I'd like to try building this in a generic way on SearchEngine and Query, similar to how, e.g., buildDateRange() works on SearchEngine. In general, we can detect that an object supports connections to projects if it implements PhabricatorProjectInterface.

However, a generic implementation may be quite involved, since it needs to affect the Query API, joins, where clauses, GROUP BY, and then UI rendering, storage, and parameter reads. That said, I'm reasonably confident we can be more generic than this, even if it isn't 100% magic. The support for CustomFields (which is more complex) also sets a reasonable precedent.

This revision now requires changes to proceed.Jun 25 2014, 12:28 PM

I think we can have a reasonable generic implementation for anything edge-based without too much involvement, by pulling up $data = queryfx_all(...) section, forcing a common alias to the "main" table in all *Query classes, and leaving the form field as it is right now (ie, copy/paste anywhere we want it - just like all other form fields).
Have the base Query class implement withProjectPHID() in the same way as we do now everywhere, and just not called it when not applicable.

I can see the SearchEngine using some love as well, but maybe that's a separate topic?

I understand the value of figuring out a clean extensible solution for this. In fact, I kept thinking that this should be handled automatically.

But still, is there a chance of this getting merged right now in this current state? I ask this because this is one of the last features that we need to get our designer to stop using Basecamp and give Pholio a chance.

Think about it! One less person using Basecamp!!!

+1 for merging right now this as temp feature

I'm a little annoyed by the response this patch has gotten. It's a very tiny and safe change which doesn't really negatively affect anyone, has approval from at-least one community member and will make a big impact for our team - where our designer has to work with several projects.

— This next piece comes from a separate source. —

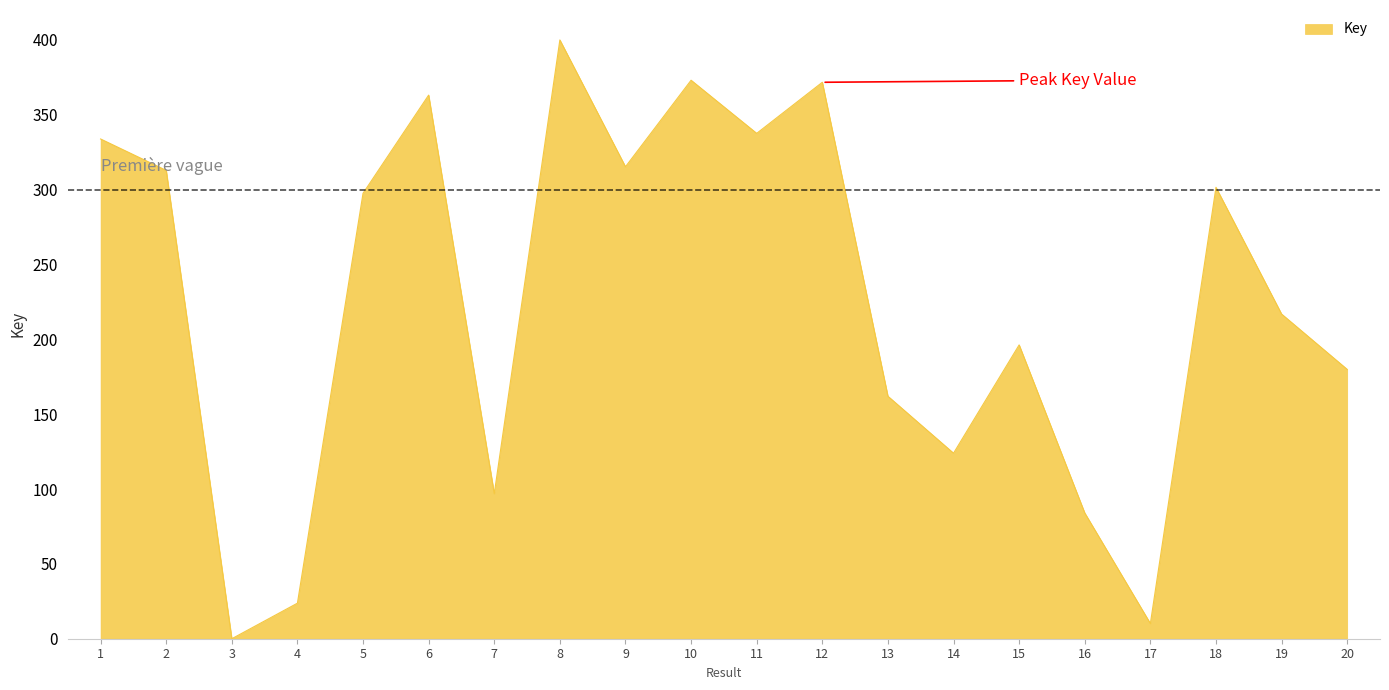

What is the maximum value shown in the chart?

400.0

I'm now left with 2 options:

  1. Make a patch and pull it to production and risk getting a merge conflict on our production server.
  2. Wait for the main developers to do it Right™, and then use the features.

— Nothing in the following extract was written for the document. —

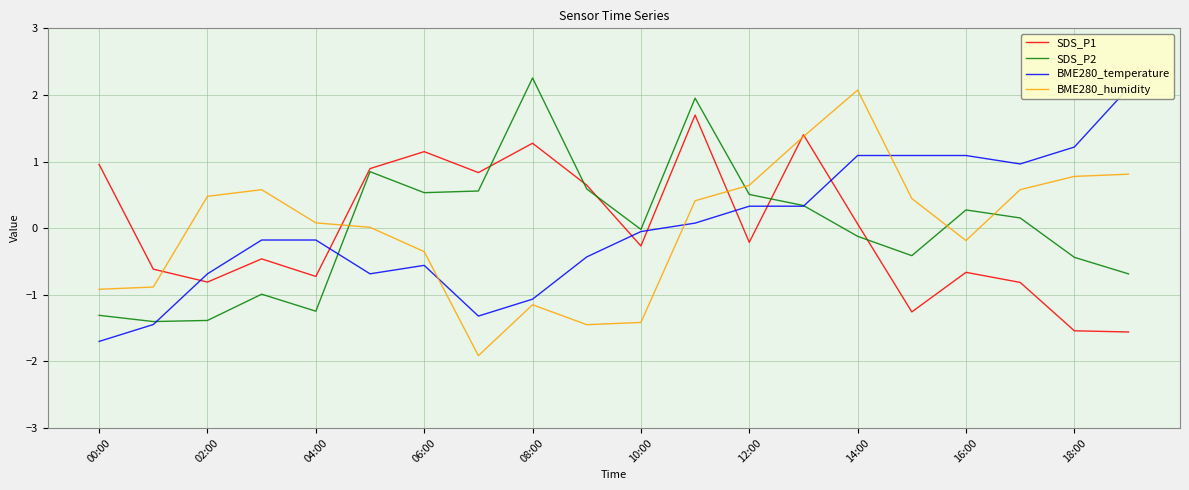

What is the highest value of the SDS_P2 series?

2.3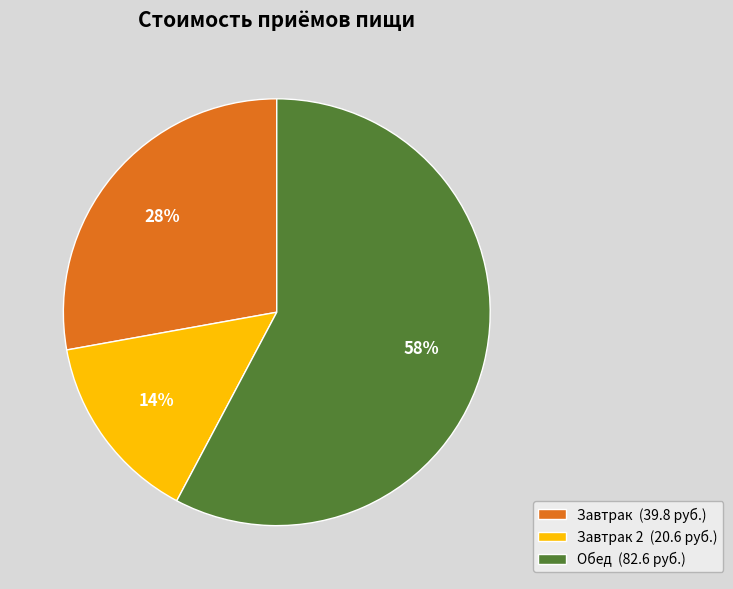

To the nearest percent, what is the combined percentage of Обед (82.6 руб.) and Завтрак 2 (20.6 руб.)?

72%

I understand the value of doing it in a clear and consistent manner. But it would be nice to have this merge since it makes zero impact on your plan, and makes a big impact for us.

I know it's frustrating when you have a small patch that seems to just make things better, but adopting these patches piecemeal slows us down overall because we have to maintain them and, in cases like this, safely undo them in a backward-compatible way when replacing them with a more general mechanism.

zero impact on your plan

This isn't true. For example, the SavedQuery storage will likely end up namespaced in the more general version of this patch, so adopting this now might mean we would need to perform a data migration when we generalize. This is much more complex and risky than just building the feature without a data migration. The number of people who can safely do a data migration patch without help is also smaller than the number of people who can safely do a generalization patch, so it may push the timeline for the real fix out.

Even if we don't end up namespacing and this patch wouldn't slow anything down very much, it is true on the balance for patches like this one. We had a more lax policy (but still fairly strict) policy on accepting patches earlier in the lifecycle of the project and pulled in a bunch of stuff that cost us later. Some contributed patches (like LDAP import) are still completely broken messes today that we haven't had time to fix. In many cases, we can't be certain how harmful a patch is until later. Generally, we've raised the bar on patches until we feel like we're accepting a very low number of patches that cost us later on.

Phabricator moves pretty quickly, especially given how small the core team is. A big part of that is being aggressive about avoiding and reducing technical debt. This patch -- and patches like it -- add technical debt by solving a problem with a planned long-term solution in a short-term way.

The benefit you get from us saying "no" here is that the project as a whole moves faster.

@epriestley - Thank you for taking the time to explain this. I apologize for not trusting your judgment on this.